Natural Resources

Avalanches

Date: January 6, 1873

Location: Trinity

Easting: 325000

Northing: 5360000

Latitude: 48° 22' 00" N

Longitude: 53° 22' 00" W

Fatalities: 1

Injuries: 0

Source: Notes from Mildred Howard collection, Letter dated Jan 10 (7?) 1873 M Howard, 1992 p 188. Royal Gazette and Newfoundland Advertiser 1863-1985, Vital Statistics and items volume 3, publication number 6.

The Royal Gazette of January 1873 reported the following incident in Trinity:

"A very sad accident happened on the south side of the harbour on Monday. [Monday was the 6 Jan, previous Monday 31 Dec 1872]. Two men, brothers named CHURCHILL went from their home not many yards distant to dig out a well which was under a hill, when a large quantity of snow fell from 60 feet and buried them. One was dead, the other recovered" [Howard 1992].

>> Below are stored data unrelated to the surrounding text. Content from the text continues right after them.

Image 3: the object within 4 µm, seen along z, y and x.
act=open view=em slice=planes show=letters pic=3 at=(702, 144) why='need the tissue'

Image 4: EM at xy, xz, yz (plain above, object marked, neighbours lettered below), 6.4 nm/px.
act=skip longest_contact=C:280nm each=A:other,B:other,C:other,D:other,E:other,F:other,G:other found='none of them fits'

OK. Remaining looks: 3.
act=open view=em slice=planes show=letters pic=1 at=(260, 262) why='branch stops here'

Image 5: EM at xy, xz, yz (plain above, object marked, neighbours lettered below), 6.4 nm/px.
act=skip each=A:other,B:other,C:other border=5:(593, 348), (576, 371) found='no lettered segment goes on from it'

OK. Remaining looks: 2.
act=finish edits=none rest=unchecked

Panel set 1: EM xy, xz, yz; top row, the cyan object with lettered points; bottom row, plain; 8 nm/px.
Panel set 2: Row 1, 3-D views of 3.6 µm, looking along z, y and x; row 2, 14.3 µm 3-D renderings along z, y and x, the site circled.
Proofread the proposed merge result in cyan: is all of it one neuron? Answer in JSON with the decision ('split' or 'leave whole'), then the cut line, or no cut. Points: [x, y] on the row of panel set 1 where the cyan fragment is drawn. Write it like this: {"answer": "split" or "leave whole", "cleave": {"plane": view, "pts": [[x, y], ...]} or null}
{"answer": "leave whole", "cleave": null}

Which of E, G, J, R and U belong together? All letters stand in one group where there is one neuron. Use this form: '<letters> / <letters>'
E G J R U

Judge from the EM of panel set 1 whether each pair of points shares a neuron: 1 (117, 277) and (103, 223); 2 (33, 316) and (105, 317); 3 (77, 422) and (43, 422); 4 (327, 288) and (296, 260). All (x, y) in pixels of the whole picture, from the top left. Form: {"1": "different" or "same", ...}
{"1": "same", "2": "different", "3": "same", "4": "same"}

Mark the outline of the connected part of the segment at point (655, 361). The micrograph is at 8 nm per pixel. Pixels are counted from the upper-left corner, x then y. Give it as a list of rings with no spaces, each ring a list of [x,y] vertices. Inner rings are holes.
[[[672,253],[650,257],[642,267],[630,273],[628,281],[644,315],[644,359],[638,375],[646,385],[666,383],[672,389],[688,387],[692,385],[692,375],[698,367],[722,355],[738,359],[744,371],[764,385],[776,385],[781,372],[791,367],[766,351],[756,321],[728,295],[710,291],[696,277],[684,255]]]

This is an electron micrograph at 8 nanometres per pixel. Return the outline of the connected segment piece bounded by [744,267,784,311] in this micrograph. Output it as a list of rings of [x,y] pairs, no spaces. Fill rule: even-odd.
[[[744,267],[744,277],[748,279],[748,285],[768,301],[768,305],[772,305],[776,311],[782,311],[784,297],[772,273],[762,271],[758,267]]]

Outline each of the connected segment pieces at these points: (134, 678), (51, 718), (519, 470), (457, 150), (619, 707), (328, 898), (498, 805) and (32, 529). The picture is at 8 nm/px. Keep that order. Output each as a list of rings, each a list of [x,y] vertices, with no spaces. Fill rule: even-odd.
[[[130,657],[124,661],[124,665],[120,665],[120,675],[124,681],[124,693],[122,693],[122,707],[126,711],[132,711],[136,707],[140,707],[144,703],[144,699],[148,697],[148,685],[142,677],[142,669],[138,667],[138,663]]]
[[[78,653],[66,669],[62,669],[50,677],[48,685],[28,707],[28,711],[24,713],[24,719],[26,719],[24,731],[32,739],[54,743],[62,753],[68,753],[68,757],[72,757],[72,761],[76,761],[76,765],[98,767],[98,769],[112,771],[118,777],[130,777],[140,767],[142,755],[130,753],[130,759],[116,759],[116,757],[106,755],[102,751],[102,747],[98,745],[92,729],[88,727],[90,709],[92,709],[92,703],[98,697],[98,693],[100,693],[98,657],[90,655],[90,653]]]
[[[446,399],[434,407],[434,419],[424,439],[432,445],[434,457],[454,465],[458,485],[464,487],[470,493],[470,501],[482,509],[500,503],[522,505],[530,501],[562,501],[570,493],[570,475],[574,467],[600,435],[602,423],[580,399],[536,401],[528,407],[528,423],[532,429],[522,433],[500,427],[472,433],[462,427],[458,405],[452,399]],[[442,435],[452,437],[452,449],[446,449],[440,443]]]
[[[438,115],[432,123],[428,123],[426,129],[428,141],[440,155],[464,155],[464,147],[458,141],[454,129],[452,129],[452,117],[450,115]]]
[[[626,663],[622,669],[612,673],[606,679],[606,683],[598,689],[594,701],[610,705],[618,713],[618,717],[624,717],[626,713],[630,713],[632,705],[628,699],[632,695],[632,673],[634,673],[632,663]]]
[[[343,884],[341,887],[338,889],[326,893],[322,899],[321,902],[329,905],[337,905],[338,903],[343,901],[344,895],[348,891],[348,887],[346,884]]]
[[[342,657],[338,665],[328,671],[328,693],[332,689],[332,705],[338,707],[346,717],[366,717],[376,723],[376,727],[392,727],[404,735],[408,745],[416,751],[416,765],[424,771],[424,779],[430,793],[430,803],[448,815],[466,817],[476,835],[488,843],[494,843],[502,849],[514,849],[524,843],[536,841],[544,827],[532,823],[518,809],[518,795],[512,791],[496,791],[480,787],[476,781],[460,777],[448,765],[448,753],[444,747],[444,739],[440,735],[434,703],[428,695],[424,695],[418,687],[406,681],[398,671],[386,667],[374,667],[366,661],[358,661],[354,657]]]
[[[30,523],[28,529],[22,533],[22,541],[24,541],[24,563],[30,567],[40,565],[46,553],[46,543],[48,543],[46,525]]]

No comprehensive census exists at this time but various business directories listing householders and occupations were published at this time (see Newfoundland Grand Banks web site). In 1871, three Churchills are known to be living in Trinity, George, Joseph and Richard, all fishermen. By 1894 only two Churchills are recorded, Richard and Edward, and in 1898 George Dennis and Richard Churchill are listed. It is possible that the man killed was Joseph Churchill. Lying across from the town of Trinity, on the other side of South West Arm, Sugar Loaf and Salvage Hill rise steeply from the water's edge to over 100 metres above the sea. These north facing slopes seem to be the most likely site of the avalanche, although fortunately no houses are found there now.